Exercise aim: What follows is a listing to be transcribed exactly.

== Listed records ==

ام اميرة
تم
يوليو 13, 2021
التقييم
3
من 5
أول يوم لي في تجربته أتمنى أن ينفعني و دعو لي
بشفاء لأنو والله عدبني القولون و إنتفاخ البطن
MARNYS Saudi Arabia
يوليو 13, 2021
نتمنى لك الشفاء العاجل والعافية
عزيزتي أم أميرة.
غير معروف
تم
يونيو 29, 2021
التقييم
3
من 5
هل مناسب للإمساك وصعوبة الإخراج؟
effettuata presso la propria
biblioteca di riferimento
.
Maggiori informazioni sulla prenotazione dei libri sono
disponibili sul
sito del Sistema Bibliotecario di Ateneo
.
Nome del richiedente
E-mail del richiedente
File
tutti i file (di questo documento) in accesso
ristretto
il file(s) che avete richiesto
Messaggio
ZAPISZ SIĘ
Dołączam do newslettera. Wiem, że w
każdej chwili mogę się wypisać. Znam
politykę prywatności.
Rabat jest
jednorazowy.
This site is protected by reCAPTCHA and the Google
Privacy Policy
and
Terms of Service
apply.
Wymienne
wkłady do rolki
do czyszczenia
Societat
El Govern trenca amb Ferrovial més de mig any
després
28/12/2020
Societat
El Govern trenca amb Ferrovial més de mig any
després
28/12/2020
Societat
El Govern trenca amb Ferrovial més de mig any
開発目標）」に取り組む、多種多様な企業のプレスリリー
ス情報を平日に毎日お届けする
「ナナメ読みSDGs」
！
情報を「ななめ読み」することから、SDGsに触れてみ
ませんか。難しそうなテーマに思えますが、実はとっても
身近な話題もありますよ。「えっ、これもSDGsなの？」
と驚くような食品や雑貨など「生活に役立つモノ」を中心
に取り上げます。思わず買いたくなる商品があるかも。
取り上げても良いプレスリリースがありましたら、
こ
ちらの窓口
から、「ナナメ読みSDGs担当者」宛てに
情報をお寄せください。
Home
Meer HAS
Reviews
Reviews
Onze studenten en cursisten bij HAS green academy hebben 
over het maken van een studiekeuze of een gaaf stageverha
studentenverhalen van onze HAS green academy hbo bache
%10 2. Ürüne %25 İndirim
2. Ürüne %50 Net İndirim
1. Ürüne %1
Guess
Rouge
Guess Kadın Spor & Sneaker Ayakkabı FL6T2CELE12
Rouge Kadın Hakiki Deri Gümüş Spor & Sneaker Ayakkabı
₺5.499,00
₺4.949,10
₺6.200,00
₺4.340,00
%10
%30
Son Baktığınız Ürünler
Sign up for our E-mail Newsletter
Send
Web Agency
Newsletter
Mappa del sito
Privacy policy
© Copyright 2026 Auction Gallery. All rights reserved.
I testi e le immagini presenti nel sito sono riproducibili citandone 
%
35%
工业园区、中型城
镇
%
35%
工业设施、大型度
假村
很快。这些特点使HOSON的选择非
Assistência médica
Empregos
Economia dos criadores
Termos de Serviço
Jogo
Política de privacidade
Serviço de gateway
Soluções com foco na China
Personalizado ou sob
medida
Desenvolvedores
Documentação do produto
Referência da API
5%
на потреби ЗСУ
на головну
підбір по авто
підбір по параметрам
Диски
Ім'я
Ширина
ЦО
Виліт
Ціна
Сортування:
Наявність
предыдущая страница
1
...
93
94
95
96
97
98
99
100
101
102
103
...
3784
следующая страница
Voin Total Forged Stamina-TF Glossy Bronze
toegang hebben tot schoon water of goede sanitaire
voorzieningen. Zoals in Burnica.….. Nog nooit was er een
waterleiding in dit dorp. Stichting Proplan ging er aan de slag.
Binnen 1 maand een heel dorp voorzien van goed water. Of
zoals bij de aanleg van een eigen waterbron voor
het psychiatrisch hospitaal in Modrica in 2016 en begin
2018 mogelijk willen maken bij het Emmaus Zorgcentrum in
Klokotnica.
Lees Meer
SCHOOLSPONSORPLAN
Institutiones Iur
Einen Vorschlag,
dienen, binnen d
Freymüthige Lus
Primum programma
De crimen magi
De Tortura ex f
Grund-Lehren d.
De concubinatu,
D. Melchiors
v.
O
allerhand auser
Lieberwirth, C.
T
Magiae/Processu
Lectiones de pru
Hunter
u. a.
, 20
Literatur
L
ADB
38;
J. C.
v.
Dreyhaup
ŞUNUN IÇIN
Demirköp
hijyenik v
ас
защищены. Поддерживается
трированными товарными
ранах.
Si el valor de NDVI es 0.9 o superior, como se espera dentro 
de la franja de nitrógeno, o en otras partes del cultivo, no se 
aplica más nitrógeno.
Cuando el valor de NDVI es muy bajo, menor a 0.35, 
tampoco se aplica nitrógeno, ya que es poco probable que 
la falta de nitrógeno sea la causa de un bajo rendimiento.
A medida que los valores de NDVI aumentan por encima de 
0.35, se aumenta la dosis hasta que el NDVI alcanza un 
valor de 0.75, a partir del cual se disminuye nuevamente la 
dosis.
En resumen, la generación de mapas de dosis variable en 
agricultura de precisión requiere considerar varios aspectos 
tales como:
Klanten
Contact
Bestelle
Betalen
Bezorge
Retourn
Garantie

===

Reply to the task:
ام اميرة
تم
يوليو 13, 2021
التقييم
3
من 5
أول يوم لي في تجربته أتمنى أن ينفعني و دعو لي
بشفاء لأنو والله عدبني القولون و إنتفاخ البطن
MARNYS Saudi Arabia
يوليو 13, 2021
نتمنى لك الشفاء العاجل والعافية
عزيزتي أم أميرة.
غير معروف
تم
يونيو 29, 2021
التقييم
3
من 5
هل مناسب للإمساك وصعوبة الإخراج؟
effettuata presso la propria
biblioteca di riferimento
.
Maggiori informazioni sulla prenotazione dei libri sono
disponibili sul
sito del Sistema Bibliotecario di Ateneo
.
Nome del richiedente
E-mail del richiedente
File
tutti i file (di questo documento) in accesso
ristretto
il file(s) che avete richiesto
Messaggio
ZAPISZ SIĘ
Dołączam do newslettera. Wiem, że w
każdej chwili mogę się wypisać. Znam
politykę prywatności.
Rabat jest
jednorazowy.
This site is protected by reCAPTCHA and the Google
Privacy Policy
and
Terms of Service
apply.
Wymienne
wkłady do rolki
do czyszczenia
Societat
El Govern trenca amb Ferrovial més de mig any
després
28/12/2020
Societat
El Govern trenca amb Ferrovial més de mig any
després
28/12/2020
Societat
El Govern trenca amb Ferrovial més de mig any
開発目標）」に取り組む、多種多様な企業のプレスリリー
ス情報を平日に毎日お届けする
「ナナメ読みSDGs」
！
情報を「ななめ読み」することから、SDGsに触れてみ
ませんか。難しそうなテーマに思えますが、実はとっても
身近な話題もありますよ。「えっ、これもSDGsなの？」
と驚くような食品や雑貨など「生活に役立つモノ」を中心
に取り上げます。思わず買いたくなる商品があるかも。
取り上げても良いプレスリリースがありましたら、
こ
ちらの窓口
から、「ナナメ読みSDGs担当者」宛てに
情報をお寄せください。
Home
Meer HAS
Reviews
Reviews
Onze studenten en cursisten bij HAS green academy hebben 
over het maken van een studiekeuze of een gaaf stageverha
studentenverhalen van onze HAS green academy hbo bache
%10 2. Ürüne %25 İndirim
2. Ürüne %50 Net İndirim
1. Ürüne %1
Guess
Rouge
Guess Kadın Spor & Sneaker Ayakkabı FL6T2CELE12
Rouge Kadın Hakiki Deri Gümüş Spor & Sneaker Ayakkabı
₺5.499,00
₺4.949,10
₺6.200,00
₺4.340,00
%10
%30
Son Baktığınız Ürünler
Sign up for our E-mail Newsletter
Send
Web Agency
Newsletter
Mappa del sito
Privacy policy
© Copyright 2026 Auction Gallery. All rights reserved.
I testi e le immagini presenti nel sito sono riproducibili citandone 
%
35%
工业园区、中型城
镇
%
35%
工业设施、大型度
假村
很快。这些特点使HOSON的选择非
Assistência médica
Empregos
Economia dos criadores
Termos de Serviço
Jogo
Política de privacidade
Serviço de gateway
Soluções com foco na China
Personalizado ou sob
medida
Desenvolvedores
Documentação do produto
Referência da API
5%
на потреби ЗСУ
на головну
підбір по авто
підбір по параметрам
Диски
Ім'я
Ширина
ЦО
Виліт
Ціна
Сортування:
Наявність
предыдущая страница
1
...
93
94
95
96
97
98
99
100
101
102
103
...
3784
следующая страница
Voin Total Forged Stamina-TF Glossy Bronze
toegang hebben tot schoon water of goede sanitaire
voorzieningen. Zoals in Burnica.….. Nog nooit was er een
waterleiding in dit dorp. Stichting Proplan ging er aan de slag.
Binnen 1 maand een heel dorp voorzien van goed water. Of
zoals bij de aanleg van een eigen waterbron voor
het psychiatrisch hospitaal in Modrica in 2016 en begin
2018 mogelijk willen maken bij het Emmaus Zorgcentrum in
Klokotnica.
Lees Meer
SCHOOLSPONSORPLAN
Institutiones Iur
Einen Vorschlag,
dienen, binnen d
Freymüthige Lus
Primum programma
De crimen magi
De Tortura ex f
Grund-Lehren d.
De concubinatu,
D. Melchiors
v.
O
allerhand auser
Lieberwirth, C.
T
Magiae/Processu
Lectiones de pru
Hunter
u. a.
, 20
Literatur
L
ADB
38;
J. C.
v.
Dreyhaup
ŞUNUN IÇIN
Demirköp
hijyenik v
ас
защищены. Поддерживается
трированными товарными
ранах.
Si el valor de NDVI es 0.9 o superior, como se espera dentro 
de la franja de nitrógeno, o en otras partes del cultivo, no se 
aplica más nitrógeno.
Cuando el valor de NDVI es muy bajo, menor a 0.35, 
tampoco se aplica nitrógeno, ya que es poco probable que 
la falta de nitrógeno sea la causa de un bajo rendimiento.
A medida que los valores de NDVI aumentan por encima de 
0.35, se aumenta la dosis hasta que el NDVI alcanza un 
valor de 0.75, a partir del cual se disminuye nuevamente la 
dosis.
En resumen, la generación de mapas de dosis variable en 
agricultura de precisión requiere considerar varios aspectos 
tales como:
Klanten
Contact
Bestelle
Betalen
Bezorge
Retourn
Garantie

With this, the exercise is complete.